L'économiste Jean-Paul Betbeze faisait mardi dernier une conférence-débat au Sénat sur la situation de l'économie française.

J'en retiens pour les douze mois qui viennent un risque majeur d'augmentation très forte du taux  des intérêts dûs à nos prêteurs (la Chine pour un tiers de notre dette). Les conséquences peuvent être dramatiques, car nous empruntons aujourd'hui à un taux qualifié de "miraculeux", prêter à la France semblant plus sûr que prêter aux Etats-Unis, à l'Espagne ou à l'Italie. Mais l'Amérique va nous faire une concurrence accrue auprès des prêteurs.
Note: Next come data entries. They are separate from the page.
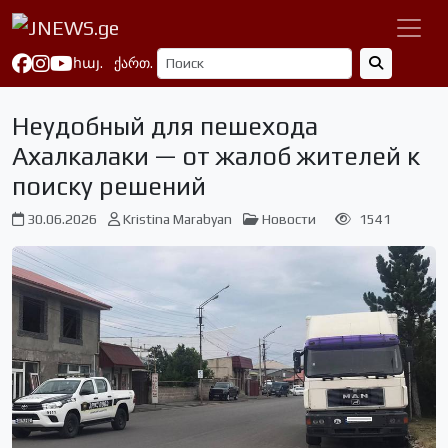
հայ.
ქართ.
Неудобный для пешехода
Ахалкалаки — от жалоб жителей к
поиску решений
30.06.2026
Kristina Marabyan
Новости
1541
Elle va en effet devoir augmenter ses taux pour attirer les capitaux nécessaires au financement du déficit de  son commerce extérieur, tandis que les efforts de redressement de l'Espagne et de l'Italie pourraient rendre plus avantageux de prêter à ces pays qu'à la France. Si ce risque se réalise, nous paierons beaucoup plus cher le financement de notre dette, qui est déjà le premier poste de dépense du budget de l'Etat. Alors, fini l'espoir d'une réduction rapide de notre déficit budgétaire et de nos impôts, fini l'espoir de sortir du marasme économique en refoulant les prélèvements obligatoires qui pèsent sur les entreprises et en rétablissant leur rentabilité pour pouvoir mieux profiter des marchés à forte croissance !

Face à ce risque, la politique économique du Gouvernement est inappropriée et certainement pas à la mesure de l'effort national que nous devons produire.
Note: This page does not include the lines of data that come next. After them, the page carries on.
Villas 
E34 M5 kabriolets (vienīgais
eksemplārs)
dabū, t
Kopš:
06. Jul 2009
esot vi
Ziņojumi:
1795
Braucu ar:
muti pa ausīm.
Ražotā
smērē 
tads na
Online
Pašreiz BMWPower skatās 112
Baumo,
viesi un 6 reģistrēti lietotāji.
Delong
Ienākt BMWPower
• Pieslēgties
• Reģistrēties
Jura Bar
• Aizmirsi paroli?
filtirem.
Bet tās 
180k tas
Notre déficit commercial est à la racine de nos difficultés. Il vient de la faible profitabilité de nos entreprises, qui pratiquent de ce fait des prix élevés. Ce déficit commercial entraîne de faibles rentrées fiscales malgré des taux d'imposition élevés, qui aggravent notre déficit budgétaire et contraignent le Gouvernement à ne pas diminuer suffisamment la pression fiscale pesant sur les entreprises.
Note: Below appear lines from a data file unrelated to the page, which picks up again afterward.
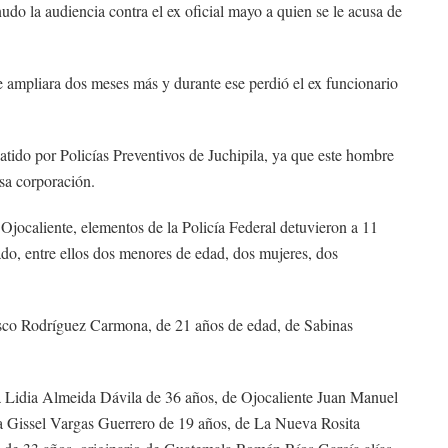
nudo la audiencia contra el ex oficial mayo a quien se le acusa de
e ampliara dos meses más y durante ese perdió el ex funcionario
tido por Policías Preventivos de Juchipila, ya que este hombre
sa corporación.
 Ojocaliente, elementos de la Policía Federal detuvieron a 11
ado, entre ellos dos menores de edad, dos mujeres, dos
isco Rodríguez Carmona, de 21 años de edad, de Sabinas
 Lidia Almeida Dávila de 36 años, de Ojocaliente Juan Manuel
 Gissel Vargas Guerrero de 19 años, de La Nueva Rosita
Face à cela, la politique du Gouvernement relève de la recette des plats "sucrés-salés": chaque effort de réduction des charges est aussitôt compensé par des gestes politiques qui en atténuent la portée en aggravant les déficits. De ce fait, la France ne parvient pas à acquérir la crédibilité qui rassurerait les financeurs de sa dette. Le manque d'ampleur des réformes est ainsi un obstacle au rétablissement de la croissance.